Copy the ClearML dataset thread between "I understand that storing" and "do the trick.", inclusive, and put "integrity" in place of "immutability".
==== Source document
AgitatedDove14 Your second option is somewhat like how shortcuts work right? Storing pointers to the actual data?
Yea, the clearml-data is immutable, but not the underlying data if I just store a pointer to some location.
Yea, the real problem is that I have very large datasets in network storage. I am looking for a way to add the datasets on the networks storage as clearml-dataset.
I understand that storing data outside ClearML won't ensure its immutability. I guess this can be built in as a feature into ClearML at some future point.
How about instead of uploading the entire dataset to the clearml server, upload a text file with the location of the dataset on the machine. I would think that should do the trick.
And clearml-agent should pull these datasets from network storage...
I normally just upload the data to the ClearML server and then remove it locally from my machine but I understand that isn't what you want. A quick hack was the only thing I could come up with at the moment xd. Anyway you're welcome. Hope you find a solution.
========
==== Entries provided
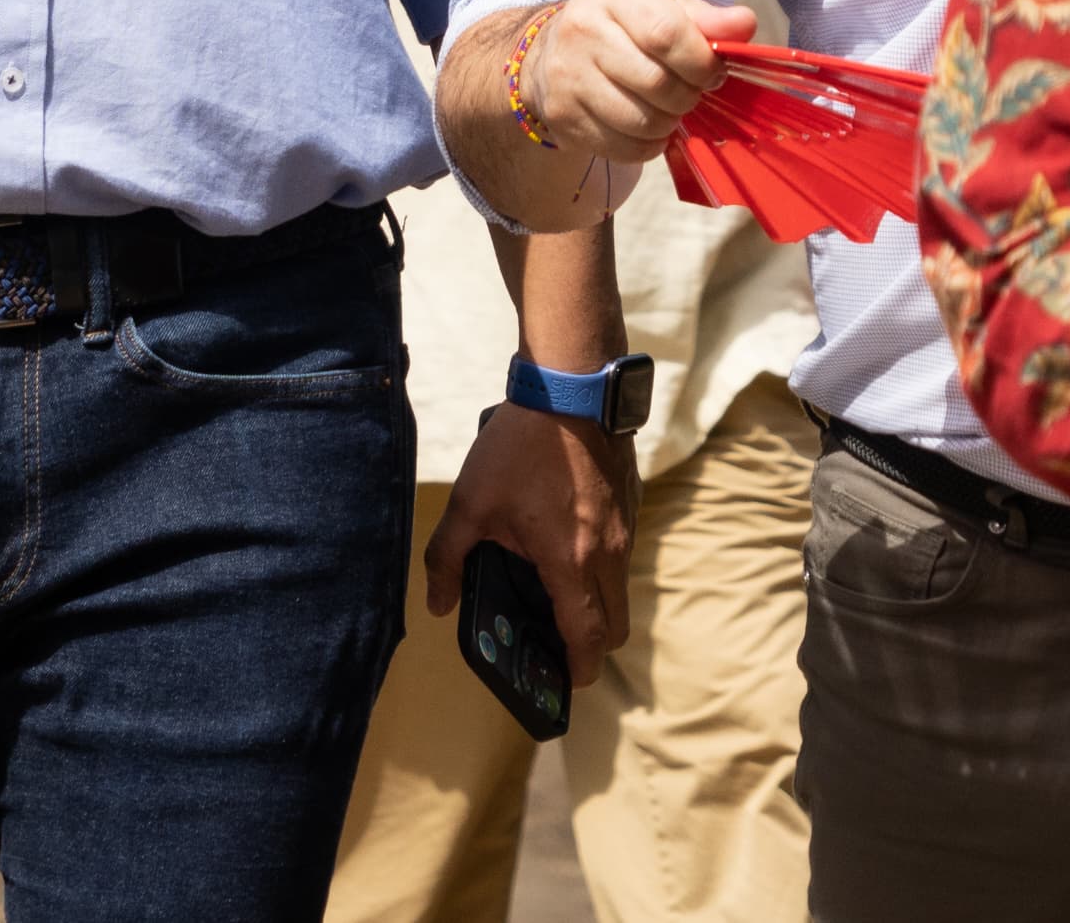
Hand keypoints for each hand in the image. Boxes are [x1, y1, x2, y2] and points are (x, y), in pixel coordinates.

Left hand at [426, 403, 636, 686]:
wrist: (570, 385)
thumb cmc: (519, 445)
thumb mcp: (471, 502)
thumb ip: (449, 558)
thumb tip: (437, 605)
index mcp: (570, 561)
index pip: (587, 638)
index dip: (577, 670)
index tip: (563, 683)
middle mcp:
========
## Response
I understand that storing data outside ClearML won't ensure its integrity. I guess this can be built in as a feature into ClearML at some future point.
How about instead of uploading the entire dataset to the clearml server, upload a text file with the location of the dataset on the machine. I would think that should do the trick.